There are no excuses about this shambolic show (that may have had a great symbolism considering the space where it was held, and a wonderful architectural connection considering Louis Kahn was originally asked to design it). Instead the show and the clothes were a total mess.
West states this is "apparel" and not "fashion", but his terrible garments and accessories at times copied from other labels (first we saw Margiela's boots being re-vomited by Gvasalia's Vêtements; then they were regurgitated in Gvasalia's Balenciaga and in this collection…how many times will we have to see them vomited yet again before we move on?).
Besides, if this is apparel, he should at least try to sell it: Yeezy's clothes haven't indeed been really produced so far, but the supposed 200 styles featured in one collection were reduced to footwear.
The reactions as a whole weren't positive at all: most journalists were angry about wasting time to get on the buses that took them to the secret location and then about being held captive there awaiting for something to happen and for the Kardashian clan to show up. Their reactions are also taking the form of interesting reviews: some of them heavily criticised the collection; others completely avoided mentioning it or compiled lists of notable trendy things (the diversity of the cast and varying shades of blackness; boots being "the new pants" and the cult of the underboob, as exhibited by "Fade" music video star Teyana Taylor) to make sure they didn't have to mention the actual clothes offending in this way West and Adidas.

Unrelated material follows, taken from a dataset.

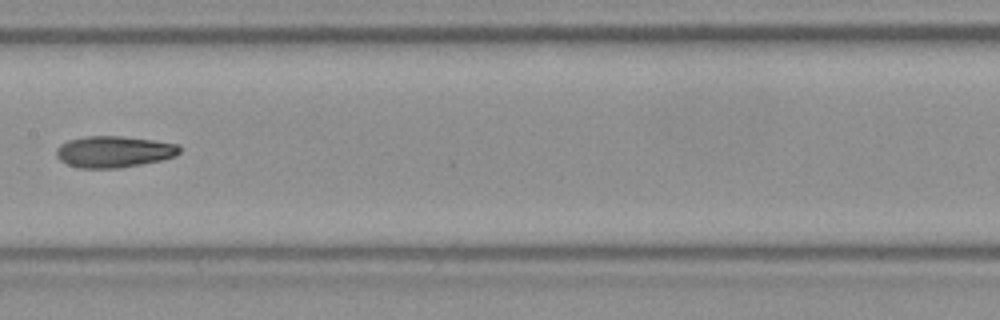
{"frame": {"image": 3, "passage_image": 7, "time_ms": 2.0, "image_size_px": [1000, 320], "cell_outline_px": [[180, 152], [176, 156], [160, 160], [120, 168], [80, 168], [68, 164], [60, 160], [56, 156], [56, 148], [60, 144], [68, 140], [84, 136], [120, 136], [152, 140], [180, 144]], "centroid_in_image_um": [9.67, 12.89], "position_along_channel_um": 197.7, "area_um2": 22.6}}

Mind you, in many ways West is not to be entirely condemned here: he was crap at fashion from the very beginning, but the fashion media encouraged his forays into design being afraid of losing advertising money (and their jobs...) or of being sued for this or that (as it happens nowadays when you tend to tell the truth...).
So, let's face it, this was a bad collection and the overall experience left you as cold and bored as Beecroft's shambolic bronze and marble garden in the Italian Pavilion at the Venice Art Biennale in 2015.

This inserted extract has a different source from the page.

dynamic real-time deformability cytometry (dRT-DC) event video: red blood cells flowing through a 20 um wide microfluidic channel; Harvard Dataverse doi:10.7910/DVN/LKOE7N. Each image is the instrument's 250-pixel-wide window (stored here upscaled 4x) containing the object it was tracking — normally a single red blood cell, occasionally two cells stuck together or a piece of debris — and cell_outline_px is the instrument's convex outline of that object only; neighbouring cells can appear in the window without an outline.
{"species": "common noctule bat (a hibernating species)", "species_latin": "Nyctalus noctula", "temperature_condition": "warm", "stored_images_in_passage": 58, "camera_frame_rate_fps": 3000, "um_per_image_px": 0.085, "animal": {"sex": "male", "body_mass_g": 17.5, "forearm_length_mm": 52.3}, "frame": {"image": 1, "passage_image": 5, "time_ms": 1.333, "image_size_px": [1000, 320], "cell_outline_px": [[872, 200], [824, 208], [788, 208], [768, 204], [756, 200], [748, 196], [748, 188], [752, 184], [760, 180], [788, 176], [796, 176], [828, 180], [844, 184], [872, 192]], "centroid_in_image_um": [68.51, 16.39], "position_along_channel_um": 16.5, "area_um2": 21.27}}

At the same time, this collection has brought something good on the fashion scene as it may help purging fashion journalism from a few lies and mark the return of a tiny drop of honesty in writing. The reaction of many critics proves indeed that there is a limit to the shit you can take and that you can lie once to consumers, but you can't manufacture continuous lies, otherwise you will lose your personal integrity and credibility.
"The truth hurts in this nitrogenic atmosphere!" sings Mr Small from The Amazing World of Gumball in his "Honesty Rap", suggesting that the solution is in keeping lies to a "manageable size". In a nutshell, if you're a fashion critic next time you have to describe a celebrity-designed collection, rather than blatantly lying and screaming "fashion genius" in the name of advertising money, opt for blander definitions and descriptions. You will discover that being honest won't make you rich, but it will help you retaining your integrity. And that's no mean feat in the fashion industry.